2. Une carrière exemplaire
Lubitsch fait ses débuts au théâtre en 1911, dans la troupe de Max Reinhardt, le Kammerspiele. Il joue son premier rôle au cinéma en 1913 et devient vite un acteur populaire. La guerre arrête cette ascension. « J'étais typé et personne n'écrivit de rôle qui pût me convenir. » Désormais, Lubitsch écrira donc ses propres rôles. C'est ainsi qu'à vingt-deux ans, à l'automne de 1914, il deviendra réalisateur.
Il faut déjà remarquer chez lui ce sens de l'adaptation, cette souplesse qui vont lui permettre de conduire une carrière exemplaire à travers des circonstances particulièrement hostiles (deux guerres, l'exil aux États-Unis). Lubitsch a toujours su retourner les obstacles et profiter de ce qui aurait dû le défaire. Ainsi, entre 1914 et 1922, dans la période la plus sombre de l'histoire de son pays, il réalise une ascension fulgurante. Non seulement il échappe à la guerre, mais il s'en sert : le succès triomphal de Madame Du Barry, en 1919, lui ouvre les portes de l'Amérique. Prudent, il reste à Berlin, consolide sa position, se fait désirer avant d'aller cueillir à New York les fruits de la renommée. En pleine crise économique, il tourne à Berlin des superproductions historiques (Anne Boleyn, La Femme du pharaon). Enfin, Mary Pickford l'invite à venir faire un film pour elle à Hollywood. En décembre 1922 commence la période américaine de Lubitsch, qui comprend dix films muets et dix-neuf films parlants.

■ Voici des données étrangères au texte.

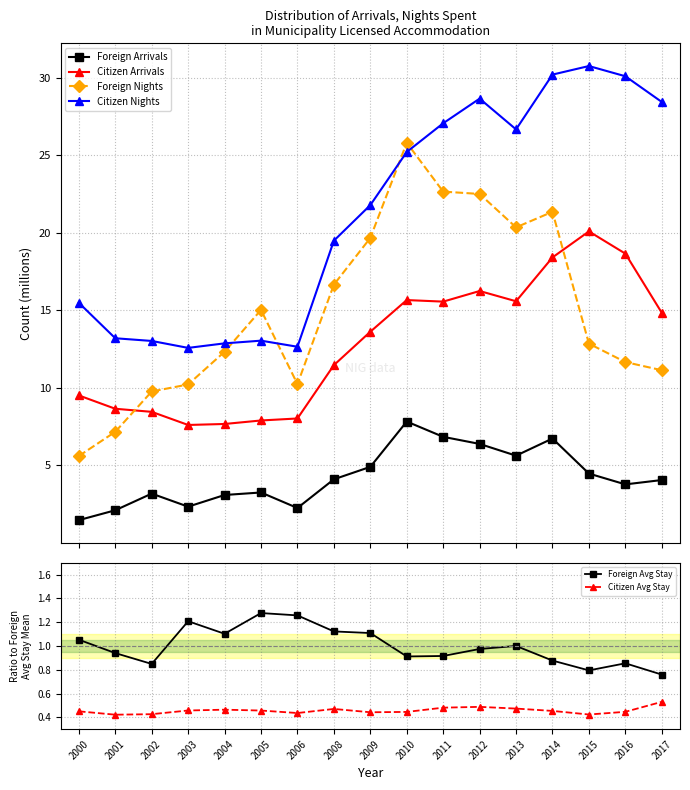

How many interior local peaks does the Foreign Avg Stay series have?

4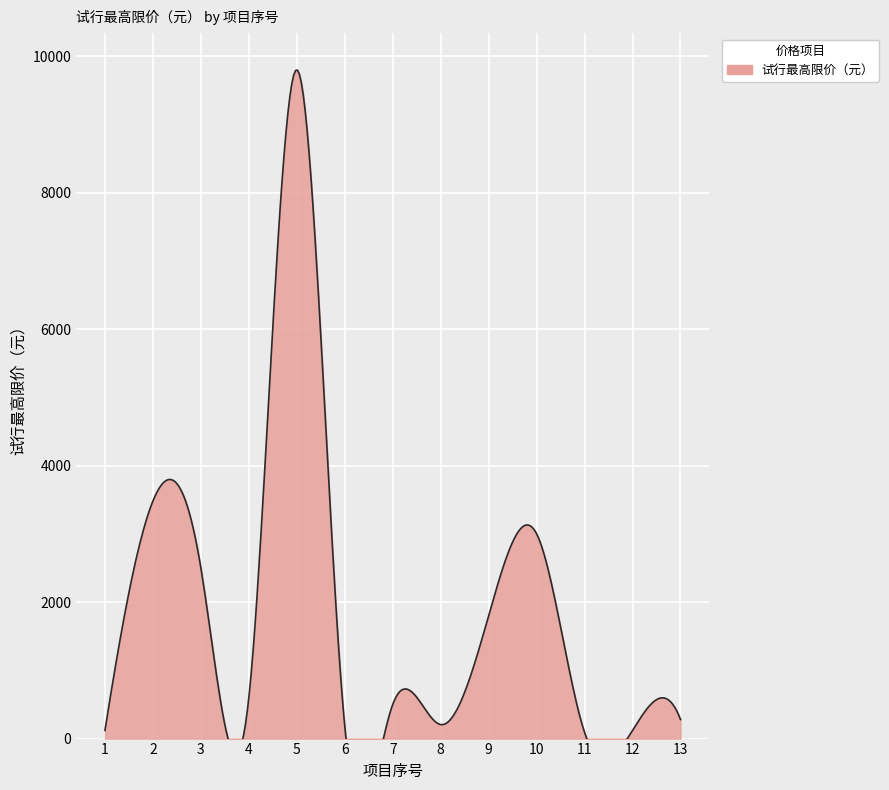

True or false: the data shows 3480 at 2.

True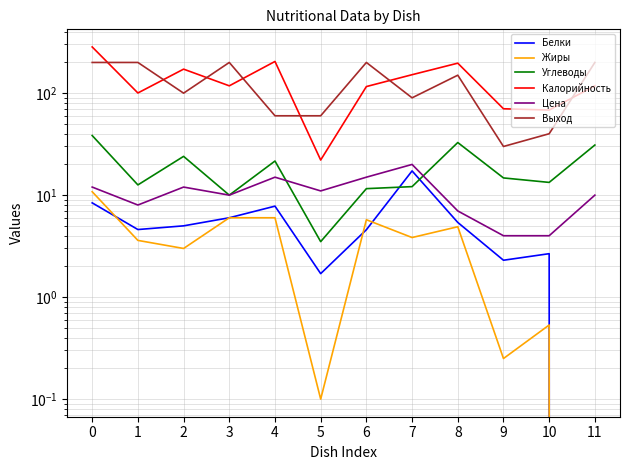

What is the greatest value displayed?

283.9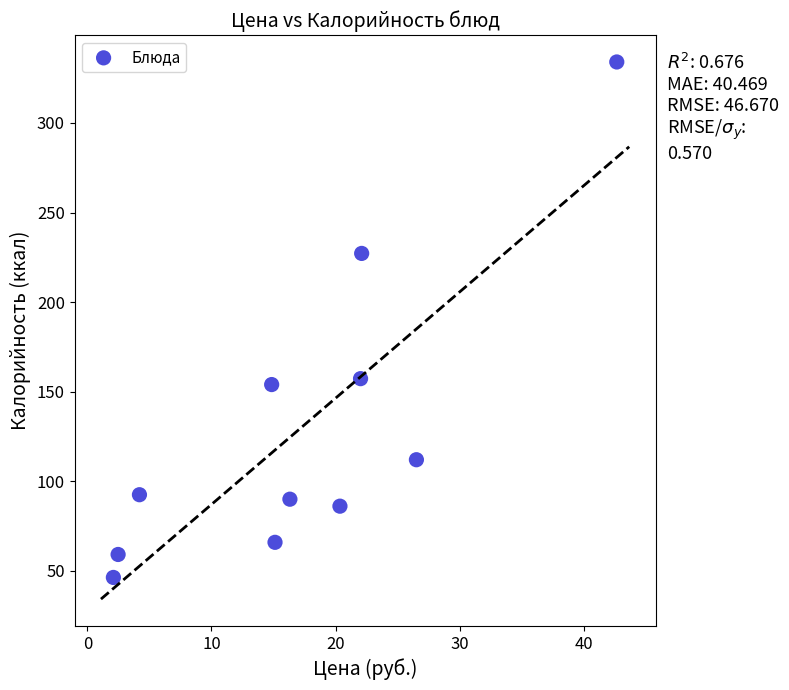

What is the range of X values (max minus min)?

40.5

Il a alors trente ans et vient d'épouser la comédienne Hélène Kraus. Ils se sépareront en 1930. De son second mariage – avec Vivian Gaye en 1935 – il aura une fille, Nicola, en 1938. Nouveau divorce en 1943. Lubitsch meurt quatre ans après, à cinquante-cinq ans. Dans ses films, les couples se font et se défont, avec une fin plus ou moins heureuse. Dans sa vie, Ernst Lubitsch semble avoir trouvé le bonheur en travaillant, comme François Truffaut, jusqu'à la limite de ses forces.